Rare Disease Day: How the patient voice can tear down barriers
To have any impact, patient engagement needs to start with the drug development pathway, not at the point of licensing. That’s especially true in the rare disease space, where the unmet need is not only considerable, but varies considerably from condition to condition, individual to individual.
On Rare Disease Day, we spoke to chief executive of the Genetic Alliance UK, Jayne Spink, about using the patient voice to tear down barriers to building evidence for, and securing access to, new medications.
Magnitude of unmet need
Despite there being more than 6,000 different rare diseases, there are only around 150 orphan medications licenced in Europe.
“That really shows you the magnitude of unmet need in terms of medications for people with rare diseases,” says Spink, who heads up the alliance of more than 200 patient advocacy groups.
Understanding those needs so that they can be tackled, however, is far from simple, which is why working with patients from the very start of drug development is vital, she added.

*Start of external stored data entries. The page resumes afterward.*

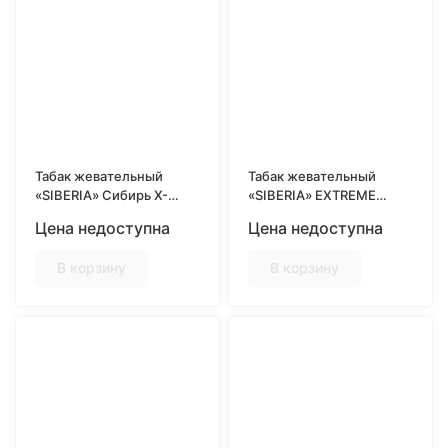
Табак жевательный
Табак жевательный
«SIBERIA» Сибирь X-
«SIBERIA» EXTREME
TREMELY BLACK SLIM,
WHITE DRY COLD, SLIM,
Цена недоступна
Цена недоступна
13гр
13гр
В корзину
В корзину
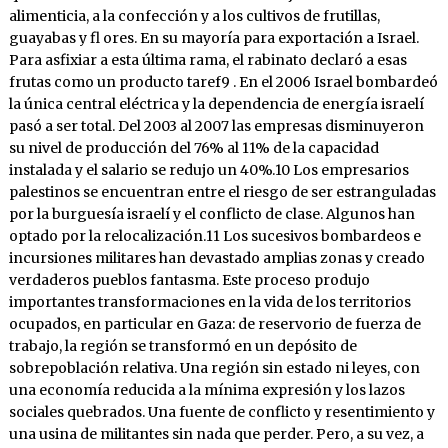
alimenticia, a la confección y a los cultivos de frutillas,
guayabas y fl ores. En su mayoría para exportación a Israel.
Para asfixiar a esta última rama, el rabinato declaró a esas
frutas como un producto taref9 . En el 2006 Israel bombardeó
la única central eléctrica y la dependencia de energía israelí
pasó a ser total. Del 2003 al 2007 las empresas disminuyeron
su nivel de producción del 76% al 11% de la capacidad
instalada y el salario se redujo un 40%.10 Los empresarios
palestinos se encuentran entre el riesgo de ser estranguladas
por la burguesía israelí y el conflicto de clase. Algunos han
optado por la relocalización.11 Los sucesivos bombardeos e
incursiones militares han devastado amplias zonas y creado
verdaderos pueblos fantasma. Este proceso produjo
importantes transformaciones en la vida de los territorios
ocupados, en particular en Gaza: de reservorio de fuerza de
trabajo, la región se transformó en un depósito de
sobrepoblación relativa. Una región sin estado ni leyes, con
una economía reducida a la mínima expresión y los lazos
sociales quebrados. Una fuente de conflicto y resentimiento y
una usina de militantes sin nada que perder. Pero, a su vez, a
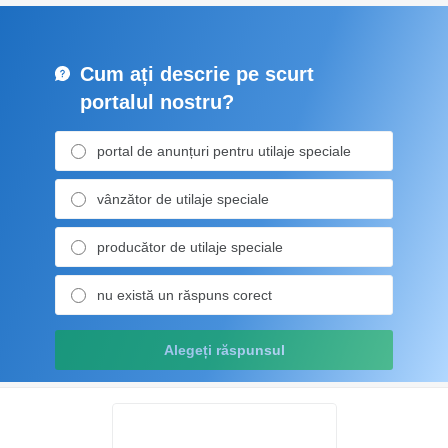
Cum ați descrie pe scurt
portalul nostru?
portal de anunțuri pentru utilaje speciale
vânzător de utilaje speciale
producător de utilaje speciale
nu există un răspuns corect
Alegeți răspunsul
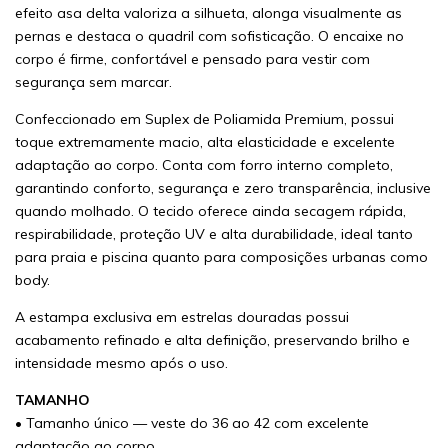
efeito asa delta valoriza a silhueta, alonga visualmente as
pernas e destaca o quadril com sofisticação. O encaixe no
corpo é firme, confortável e pensado para vestir com
segurança sem marcar.
Confeccionado em Suplex de Poliamida Premium, possui
toque extremamente macio, alta elasticidade e excelente
adaptação ao corpo. Conta com forro interno completo,
garantindo conforto, segurança e zero transparência, inclusive
quando molhado. O tecido oferece ainda secagem rápida,
respirabilidade, proteção UV e alta durabilidade, ideal tanto
para praia e piscina quanto para composições urbanas como
body.
A estampa exclusiva em estrelas douradas possui
acabamento refinado e alta definição, preservando brilho e
intensidade mesmo após o uso.
TAMANHO
• Tamanho único — veste do 36 ao 42 com excelente
adaptação ao corpo.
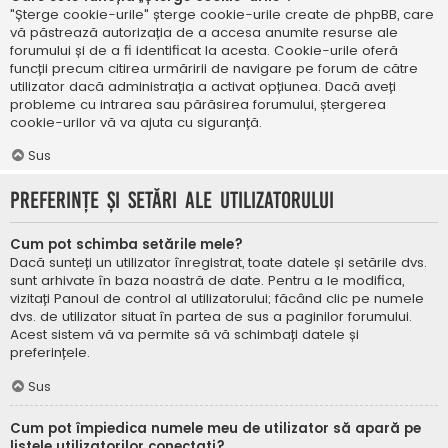
"Șterge cookie-urile" șterge cookie-urile create de phpBB, care
vă păstrează autorizația de a accesa anumite resurse ale
forumului și de a fi identificat la acesta. Cookie-urile oferă
funcții precum citirea urmăririi de navigare pe forum de către
utilizator dacă administrația a activat opțiunea. Dacă aveți
probleme cu intrarea sau părăsirea forumului, ștergerea
cookie-urilor vă va ajuta cu siguranță.
Sus
Preferințe și setări ale utilizatorului
Cum pot schimba setările mele?
Dacă sunteți un utilizator înregistrat, toate datele și setările dvs.
sunt arhivate în baza noastră de date. Pentru a le modifica,
vizitați Panoul de control al utilizatorului; făcând clic pe numele
dvs. de utilizator situat în partea de sus a paginilor forumului.
Acest sistem vă va permite să vă schimbați datele și
preferințele.
Sus
Cum pot împiedica numele meu de utilizator să apară pe
listele utilizatorilor conectați?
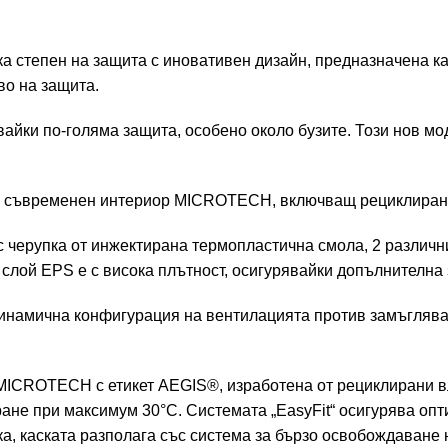
а степен на защита с иновативен дизайн, предназначена как
во на защита.
айки по-голяма защита, особено около бузите. Този нов мод
 съвременен интериор MICROTECH, включващ рециклирани в
 с черупка от инжектирана термопластична смола, 2 различ
слой EPS е с висока плътност, осигурявайки допълнителна
 динамична конфигурация на вентилацията против замъгляв
MICROTECH с етикет AEGIS®, изработена от рециклирани вл
не при максимум 30°C. Системата „EasyFit“ осигурява опти
а, каската разполага със система за бързо освобождаване 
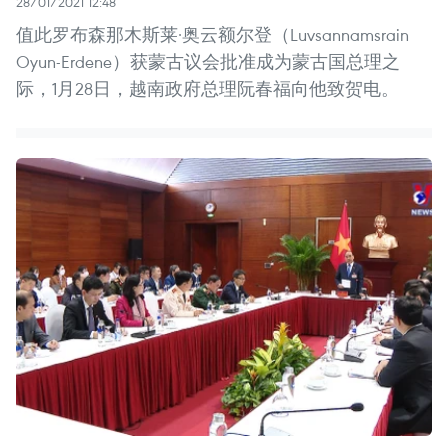
28/01/2021 12:48
值此罗布森那木斯莱·奥云额尔登（Luvsannamsrain
Oyun-Erdene）获蒙古议会批准成为蒙古国总理之
际，1月28日，越南政府总理阮春福向他致贺电。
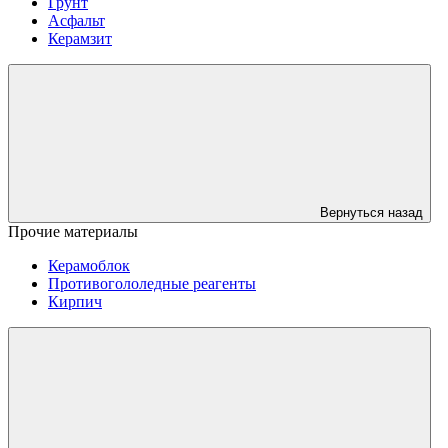
Грунт
Асфальт
Керамзит
Вернуться назад
Прочие материалы
Керамоблок
Противогололедные реагенты
Кирпич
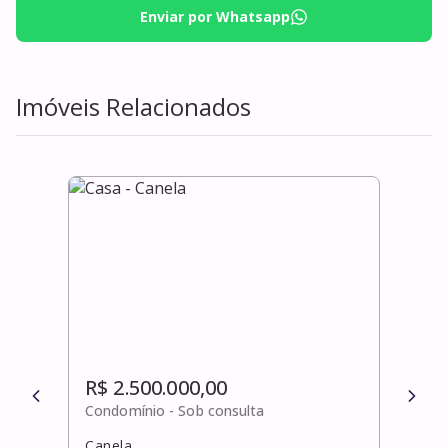
Enviar por Whatsapp
Imóveis Relacionados
R$ 2.500.000,00
R$ 
Condomínio -
Sob consulta
Cond
Canela
Bura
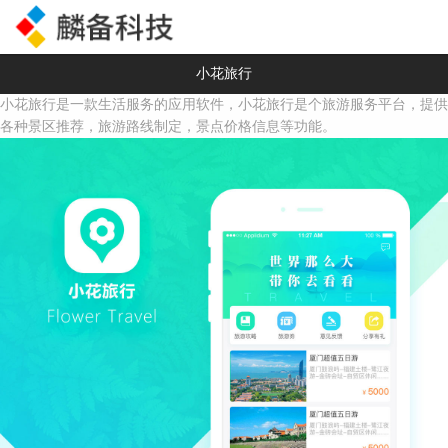
小花旅行
小花旅行是一款生活服务的应用软件，小花旅行是个旅游服务平台，提供
各种景区推荐，旅游路线制定，景点价格信息等功能。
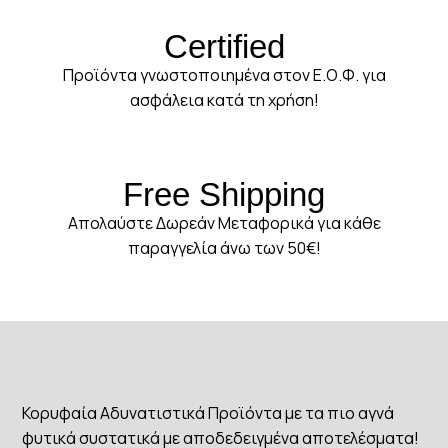
Certified
Προϊόντα γνωστοποιημένα στον Ε.Ο.Φ. για
ασφάλεια κατά τη χρήση!
Free Shipping
Απολαύστε Δωρεάν Μεταφορικά για κάθε
παραγγελία άνω των 50€!
Κορυφαία Αδυνατιστικά Προϊόντα με τα πιο αγνά
φυτικά συστατικά με αποδεδειγμένα αποτελέσματα!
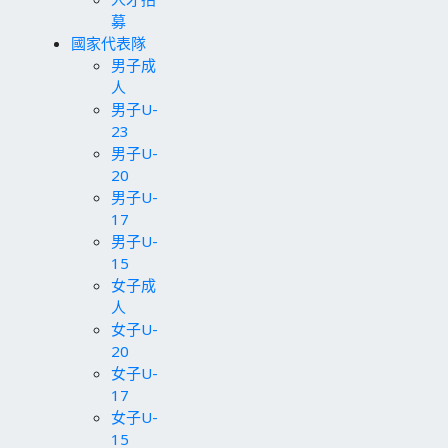
募
國家代表隊
男子成
人
男子U-
23
男子U-
20
男子U-
17
男子U-
15
女子成
人
女子U-
20
女子U-
17
女子U-
15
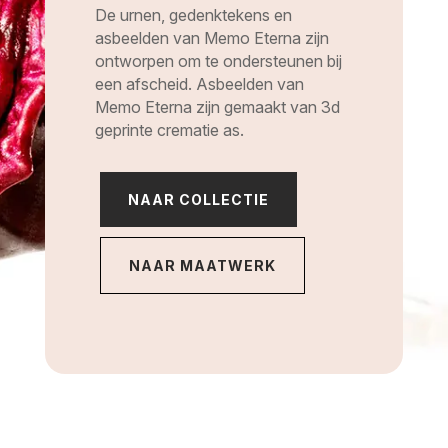
De urnen, gedenktekens en
asbeelden van Memo Eterna zijn
ontworpen om te ondersteunen bij
een afscheid. Asbeelden van
Memo Eterna zijn gemaakt van 3d
geprinte crematie as.
NAAR COLLECTIE
NAAR MAATWERK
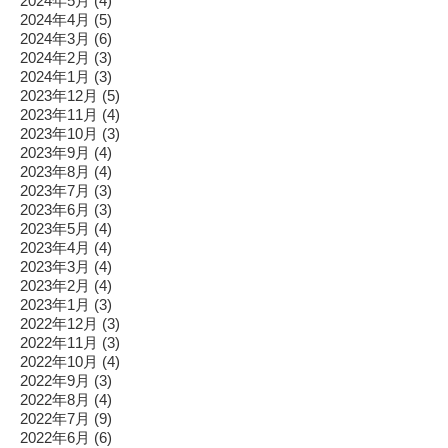
2024年5月
(4)
2024年4月
(5)
2024年3月
(6)
2024年2月
(3)
2024年1月
(3)
2023年12月
(5)
2023年11月
(4)
2023年10月
(3)
2023年9月
(4)
2023年8月
(4)
2023年7月
(3)
2023年6月
(3)
2023年5月
(4)
2023年4月
(4)
2023年3月
(4)
2023年2月
(4)
2023年1月
(3)
2022年12月
(3)
2022年11月
(3)
2022年10月
(4)
2022年9月
(3)
2022年8月
(4)
2022年7月
(9)
2022年6月
(6)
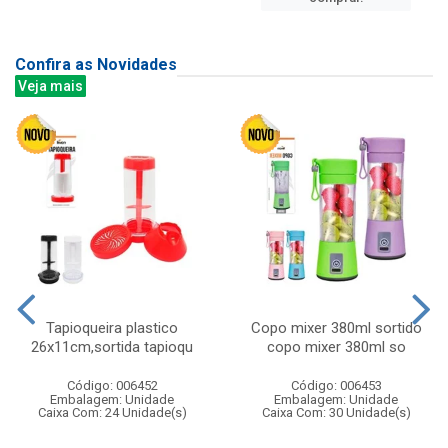
Confira as Novidades
Veja mais
Tapioqueira plastico
Copo mixer 380ml sortido
26x11cm,sortida tapioqu
copo mixer 380ml so
Código: 006452
Código: 006453
Embalagem: Unidade
Embalagem: Unidade
Caixa Com: 24 Unidade(s)
Caixa Com: 30 Unidade(s)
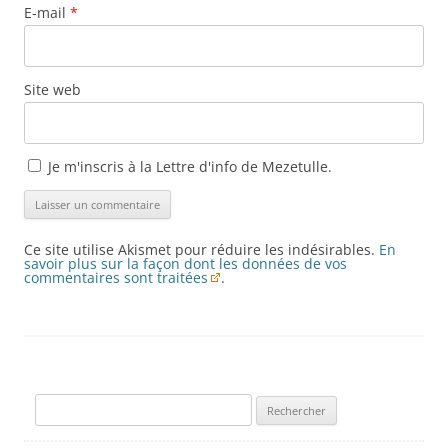
E-mail
*
Site web
Je m'inscris à la Lettre d'info de Mezetulle.
Ce site utilise Akismet pour réduire les indésirables.
En
savoir plus sur la façon dont les données de vos
commentaires sont traitées
.
Rechercher :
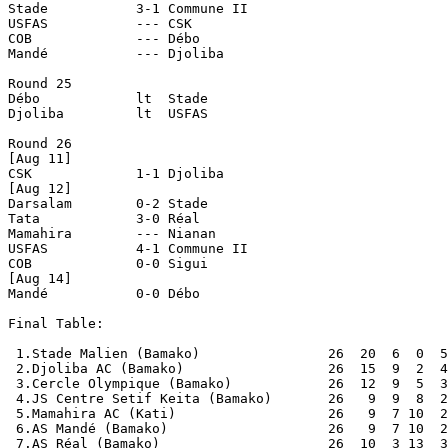
Stade		3-1 Commune II

USFAS		--- CSK

COB		--- Débo

Mandé		--- Djoliba

Round 25

Débo		lt  Stade

Djoliba		lt  USFAS

Round 26

[Aug 11]

CSK		1-1 Djoliba

[Aug 12]

Darsalam	0-2 Stade

Tata		3-0 Réal

Mamahira	--- Nianan

USFAS		4-1 Commune II

COB		0-0 Sigui

[Aug 14]

Mandé		0-0 Débo

Final Table:

 1.Stade Malien (Bamako)                26  20	6  0  52-12  66  Champions

 2.Djoliba AC (Bamako)                  26  15	9  2  47-14  54

 3.Cercle Olympique (Bamako)            26  12	9  5  35-19  45  [aka COB]

 4.JS Centre Setif Keita (Bamako)       26   9	9  8  29-29  36  [aka CSK]

 5.Mamahira AC (Kati)                  	26   9	7 10  23-26  34

 6.AS Mandé (Bamako)                    26   9	7 10  25-27  34

 7.AS Réal (Bamako)                	26  10	3 13  31-37  33
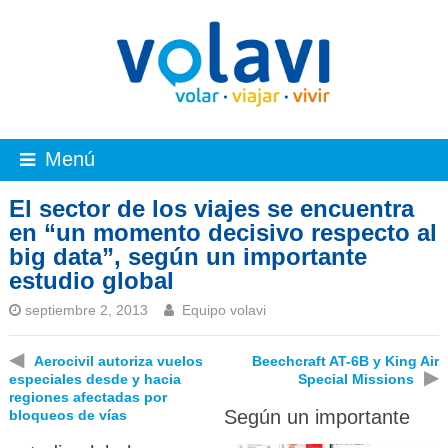
Menú
El sector de los viajes se encuentra
en “un momento decisivo respecto al
big data”, según un importante
estudio global
septiembre 2, 2013
Equipo volavi
◀
Aerocivil autoriza vuelos
Beechcraft AT-6B y King Air
▶
especiales desde y hacia
Special Missions
regiones afectadas por
Según un importante
bloqueos de vías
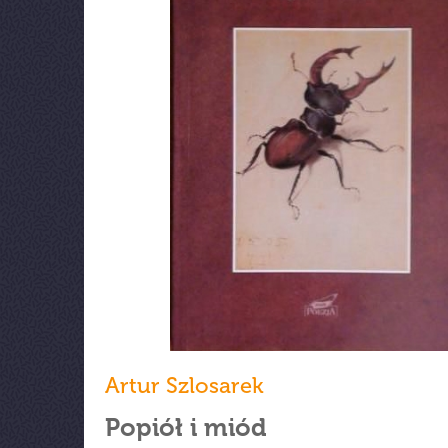
Artur Szlosarek
Popiół i miód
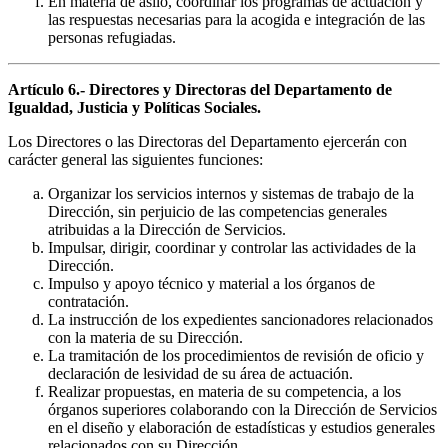
En materia de asilo, coordinar los programas de actuación y
las respuestas necesarias para la acogida e integración de las
personas refugiadas.
Artículo 6.- Directores y Directoras del Departamento de
Igualdad, Justicia y Políticas Sociales.
Los Directores o las Directoras del Departamento ejercerán con
carácter general las siguientes funciones:
Organizar los servicios internos y sistemas de trabajo de la
Dirección, sin perjuicio de las competencias generales
atribuidas a la Dirección de Servicios.
Impulsar, dirigir, coordinar y controlar las actividades de la
Dirección.
Impulso y apoyo técnico y material a los órganos de
contratación.
La instrucción de los expedientes sancionadores relacionados
con la materia de su Dirección.
La tramitación de los procedimientos de revisión de oficio y
declaración de lesividad de su área de actuación.
Realizar propuestas, en materia de su competencia, a los
órganos superiores colaborando con la Dirección de Servicios
en el diseño y elaboración de estadísticas y estudios generales
relacionados con su Dirección.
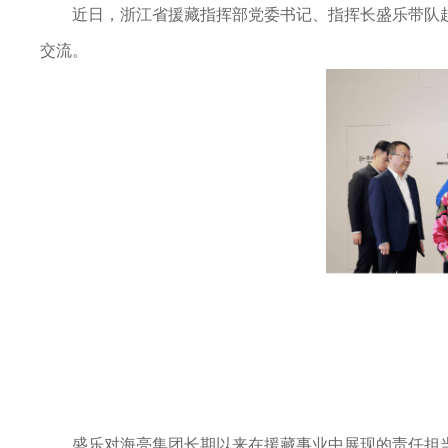
近日，浙江省援藏指挥部党委书记、指挥长盛乐带队
交流。
盛乐对海亮集团长期以来在援藏事业中展现的责任担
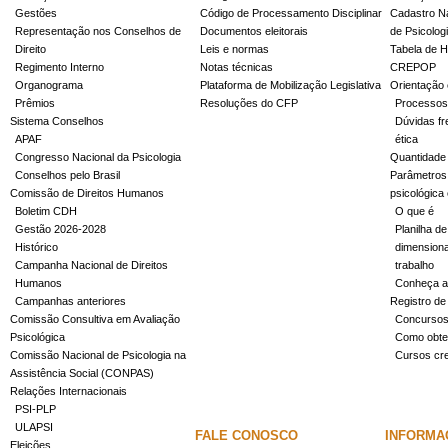
Gestões
Código de Processamento Disciplinar
Cadastro Na
Representação nos Conselhos de
Documentos eleitorais
de Psicolog
Direito
Leis e normas
Tabela de H
Regimento Interno
Notas técnicas
CREPOP
Organograma
Plataforma de Mobilização Legislativa
Orientação 
Prêmios
Resoluções do CFP
Processos
Sistema Conselhos
Dúvidas fr
APAF
ética
Congresso Nacional da Psicologia
Quantidade
Conselhos pelo Brasil
Parâmetros 
Comissão de Direitos Humanos
psicológica
Boletim CDH
O que é
Gestão 2026-2028
Planilha de
Histórico
dimensiona
Campanha Nacional de Direitos
trabalho
Humanos
Conheça a
Campanhas anteriores
Registro de
Comissão Consultiva em Avaliação
Concurso
Psicológica
Como obter
Comissão Nacional de Psicologia na
Cursos cr
Assistência Social (CONPAS)
Relações Internacionais
PSI-PLP
ULAPSI
FALE CONOSCO
INFORMA
Eleições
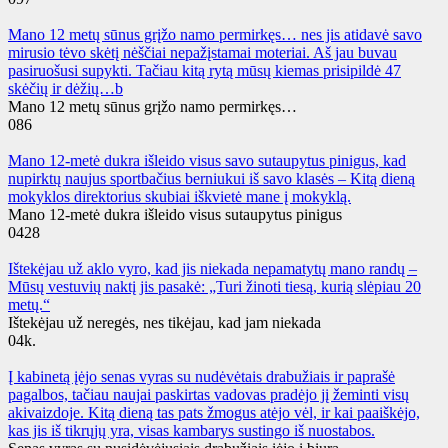
Mano 12 metų sūnus grįžo namo permirkęs… nes jis atidavė savo
mirusio tėvo skėtį nėščiai nepažįstamai moteriai. Aš jau buvau
pasiruošusi supykti. Tačiau kitą rytą mūsų kiemas prisipildė 47
skėčių ir dėžių…b
Mano 12 metų sūnus grįžo namo permirkęs…
0
86
Mano 12-metė dukra išleido visus savo sutaupytus pinigus, kad
nupirktų naujus sportbačius berniukui iš savo klasės – Kitą dieną
mokyklos direktorius skubiai iškvietė mane į mokyklą.
Mano 12-metė dukra išleido visus sutaupytus pinigus
0
428
Ištekėjau už aklo vyro, kad jis niekada nepamatytų mano randų –
Mūsų vestuvių naktį jis pasakė: „Turi žinoti tiesą, kurią slėpiau 20
metų.“
Ištekėjau už neregės, nes tikėjau, kad jam niekada
0
4k.
Į kabinetą įėjo senas vyras su nudėvėtais drabužiais ir paprašė
pagalbos, tačiau naujai paskirtas vadovas pradėjo jį žeminti visų
akivaizdoje. Kitą dieną tas pats žmogus atėjo vėl, ir kai paaiškėjo,
kas jis iš tikrųjų yra, visas kambarys sustingo iš nuostabos.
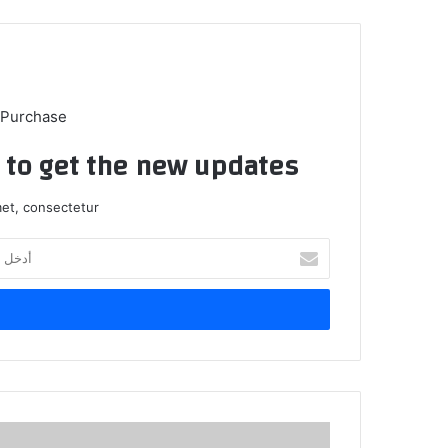
 Purchase
t to get the new updates!
et, consectetur.
أدخل
بريدك
الإلكتروني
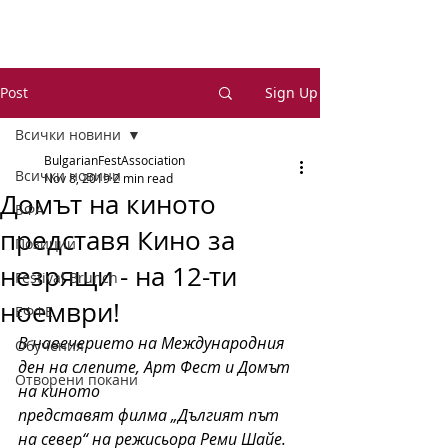
Post
Sign Up
Всички новини
BulgarianFestAssociation
Всички новини
Nov 8, 2019
2 min read
Домът на киното
БФА
представя Кино за
Позиции
незрящи - на 12-ти
Festival Brunch
ноември!
ЕФФЕ
В навечерието на Международния 
Обучения
ден на слепите, Арт Фест и Домът 
Отворени покани
на киното
представят филма „Дългият път 
на север“ на режисьора Реми Шайе.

“The diversity and complexity of how these conditions present mean the way they affect a person over the course of their lifetime is hugely variable. Even if you look at a single disease, there will be a degree of heterogeneity.
“For example, if a disease affects multiple organs, one person’s primary unmet need might be a treatment for a neurological symptom, while another’s might be around a treatment for kidney manifestation.”
Partnering with patients ethically
While there have been improvements in the way pharma works with patients and patient organisations, there are “still pockets of industry” that have not realised the “benefits of meaningful engagement”.
Part of the problem, Spink believes, is a lack of guidance on how to work in partnership in an ethical manner.
“The Association of the British Pharmaceutical Industry Code of Conduct talks about ethical relationships with organisations, but it doesn’t give much guidance on principles of ethical partnerships with patients,” she says.
“I think there is something missing there, particularly around resources on working with patients and patient organisations in relation to medicine development.”
Patient Involvement in Clinical Research: A Guide for Sponsors and Investigators aimed to fill that gap by outlining eight Ethical Principles of Partnership.
The report, which Genetic Alliance UK worked on with the European Forum for Good Clinical Practice, the European Genetic Alliances Network and the Dutch Genetic Alliance, was part of the European Commission’s 7th Framework PatientParter program.
“The principles focus on transparency, respect, accountability, reliability and trust,” says Spink, reiterating the benefits of doing it right.
“We need engagement throughout the process, not just when it’s time for a health technology assessment.
“By looking at patient priorities, companies can design better research that results in better products that better tackle the unmet needs of the patient community. Patients should not be an afterthought. They are an integral part of the design process.”
The pitfalls of developing a clinical trial without the input of its potential participants are numerous, not least the impact on recruitment and retention.
“If you are designing a study but you don’t have the condition, you might include something that would be unpalatable or difficult for a patient. You can put in a barrier that just didn’t need to be there.”
That’s even more important when looked at in the context of rare diseases, where small patient numbers make it notoriously difficult to conduct robust trials.
Removing access roadblocks
Developing medicines for people with rare diseases is one challenge, but another problem sits at the other end of the development pathway.
“At the point a rare disease drug receives a licence, there is less evidence about efficacy and long-term benefit than there would usually be because the data is recovered from a very small population.
“The products are often quite different in their intent and the magnitude of benefit than, for example, small molecules designed to treat common problems in a large population. It means the dynamics around cost effectiveness are quite different,” Jayne explained.
Just in the UK, there are at least 15 different routes to making a decision about an orphan medicinal product. All work in different ways, and in some cases four separate, often varying, decisions are made on the same treatment.
The Genetic Alliance is working to overcome this barrier through its Resetting the Model project, which is expected to report its findings in the next few months.
“We have looked at what measures you can take to make the decision-making process more fitting for rare diseases.
“It’s a patient-driven piece of work that has looked at the preferences of regulators, companies and patients around access and how products are evaluated,” says Spink.
Creating a bright future
People with rare diseases are facing huge unmet need, but as our understanding of genetics grows, so do the prospects for developing new treatments.
To make the most of these opportunities, barriers at both ends of the pathway – drug development and access to new medicines – need to be torn down. And utilising the patient voice is imperative to that.
About the interviewee
Jayne Spink joined Genetic Alliance UK in April 2017. She has a long-standing interest in genetics, dating back to her university studies and subsequent postdoctoral research. Jayne also worked in genetics policy at the Department of Health and immediately prior to joining Genetic Alliance UK served for 5 years as CEO of the Tuberous Sclerosis Association.